Dans cette mise en scène, le visage s’avère très souvent être terne et exprime un regard à la fois noir, froid, triste et coupable articulé autour d’un corps en malformation dans un geste déséquilibré et désespéré. L’artiste place ses créatures dans une position de marginal ou d’agonisé. Son icnographie est une révélation tangible, vivante et incontournable décrivant leur situation. Il nous présente des crucifix à corne double, des êtres portant des ailes dans un regard infini, des corps en putréfaction avec chapelets à la main, des crucifix simples, des êtres couronnés d’épines ou de pouvoir, des visages siamois non identifiés, des voyageurs sans espoir. Il est même anatomiquement très compliqué d’affirmer – sans se contredire – une forme d’existence totale de caractéristiques humaines ou animales à travers les yeux des idôles de Karim Bléus.

Sculpture de Karim Bléus

En d’autres termes, le sens et l’interprétation iconographiques de l’œuvre de l’artiste confirment qu’il donne vie à des matières inertes en vue de nous exposer des êtres en déroute, des parvenus de mondes inconnus, des extradés de l’au-delà. À travers le regard de ces statuts en récupération, il établit sans distinction un lien organique et complémentaire entre deux mondes : le réel et l’imaginaire. Selon son travail, l’un est le produit de l’autre, et vice-et-versa. Il est censé nous rappeler que le monde dans lequel nous vivons résulte de nos imaginations sans borne. Tout comme la religion ou le Dieu est le pur fruit de nos idées, le revers de la médaille est aussi pareil. Ce que nous pensons façonne le monde dans lequel nous vivons. Ainsi, le mystique prend chair dans l’œuvre de l’artiste pour dénoncer les horreurs, les caprices et les vices humains.

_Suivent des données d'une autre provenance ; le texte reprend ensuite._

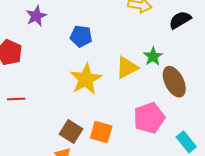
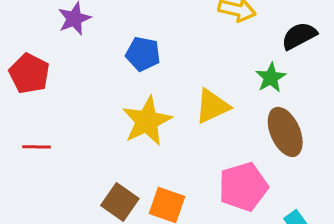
green star: (153, 56) -> (271, 78), moved

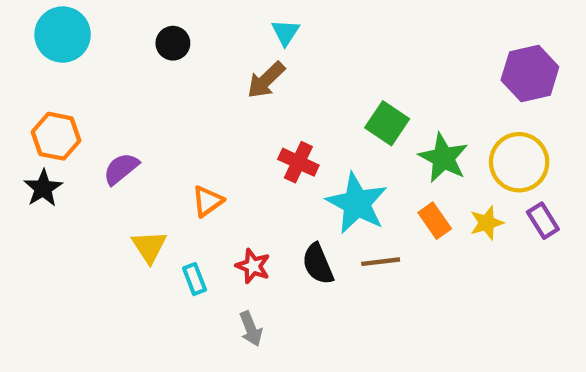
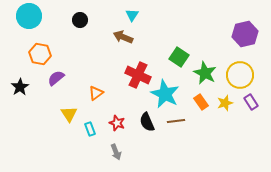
brown arrow: (266, 80) -> (123, 37), turned 66
orange hexagon: (56, 136) -> (40, 54), moved
red cross: (298, 162) -> (138, 75), size x1.4

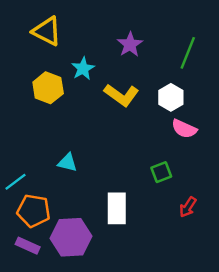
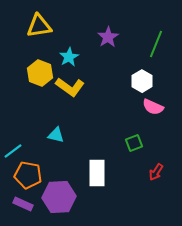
yellow triangle: (47, 31) -> (39, 26), turned -36
yellow L-shape: (122, 95) -> (70, 87), moved

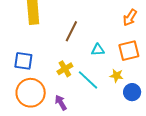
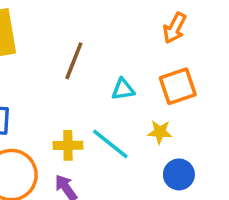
yellow cross: (65, 69) -> (68, 145), moved, turned 35
blue circle: (132, 92) -> (179, 174), moved

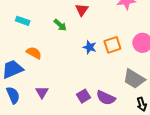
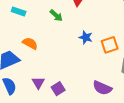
orange square: (112, 45) -> (110, 45), moved
purple square: (84, 96) -> (58, 89), moved

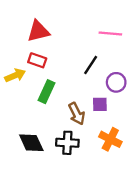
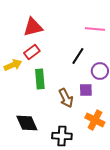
red rectangle: (37, 60) -> (32, 52), turned -56
green rectangle: (46, 92) -> (40, 79), turned -30
black cross: (67, 143) -> (62, 136), moved

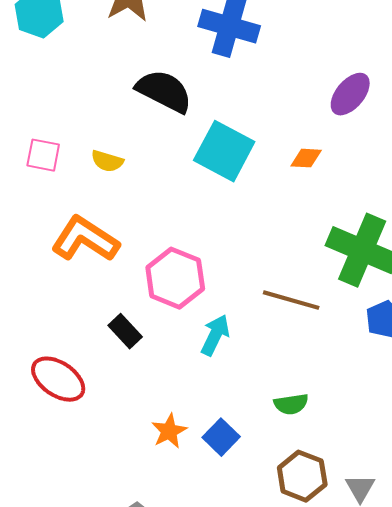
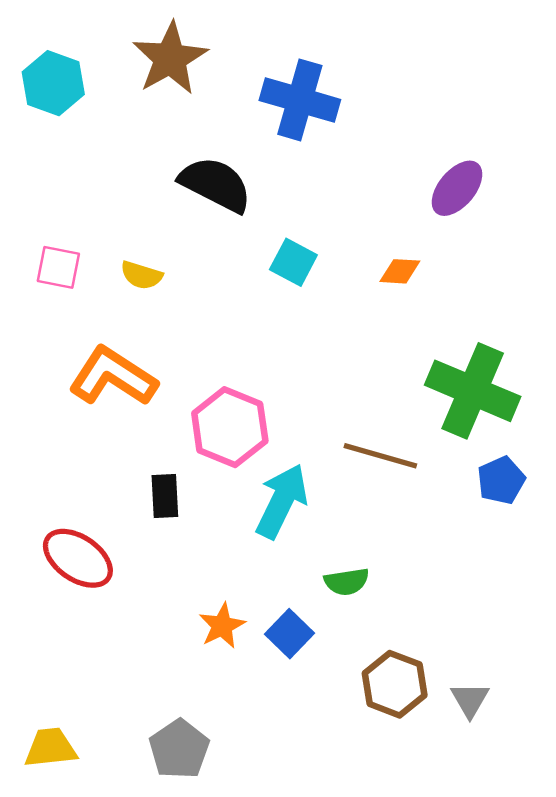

Né à Port-au-Prince, plasticien de formation à l’École Nationale des Arts (Haïti), il s’initie au travail du bois et à l’anatomie par son frère Christophe Hérard, artisan-sculpteur. Il a dès son enfance débuté dans l’argile, puis a essayé d’autres médiums tels que le marbre et la peirre avant de s’adonner essentiellement à la sculpture communément appelée sculpture de récupération à côté de Nasson et Ti Pèlen. Il participe dans de nombreuses expositions en Haïti et à l’étranger : Institut Français en Haïti avec AfricAmerica ; au Musée International de l’Esclavage à Liverpool ; au Musée des Beaux-Arts à Port-au-Prince ; à Les Ateliers Jérôme à Pétion-ville ; au Musée d’Art Contemporain (MOCA) à Miami ; à l’Institut Supérieur d’Études et de Recherches en Sciences Sociales (IERAH/ISERSS) à Port-au-Prince ; à l’ARTOCARPE, Centre d’Art Contemporain du Moule au Guadeloupe. Il a eu le premier prix du concours de création artistique organisé par Ayiti Klere en 2019, après son exposition avec l’association Culture en Trois Dimensions (C3D) à Yanvalou. Ses œuvres seront exposées à partir du lundi 06 janvier 2020 au centre culturel Jaden Samba. L’exposition mettra en espace ouvert au public l’ensemble de ses sculptures.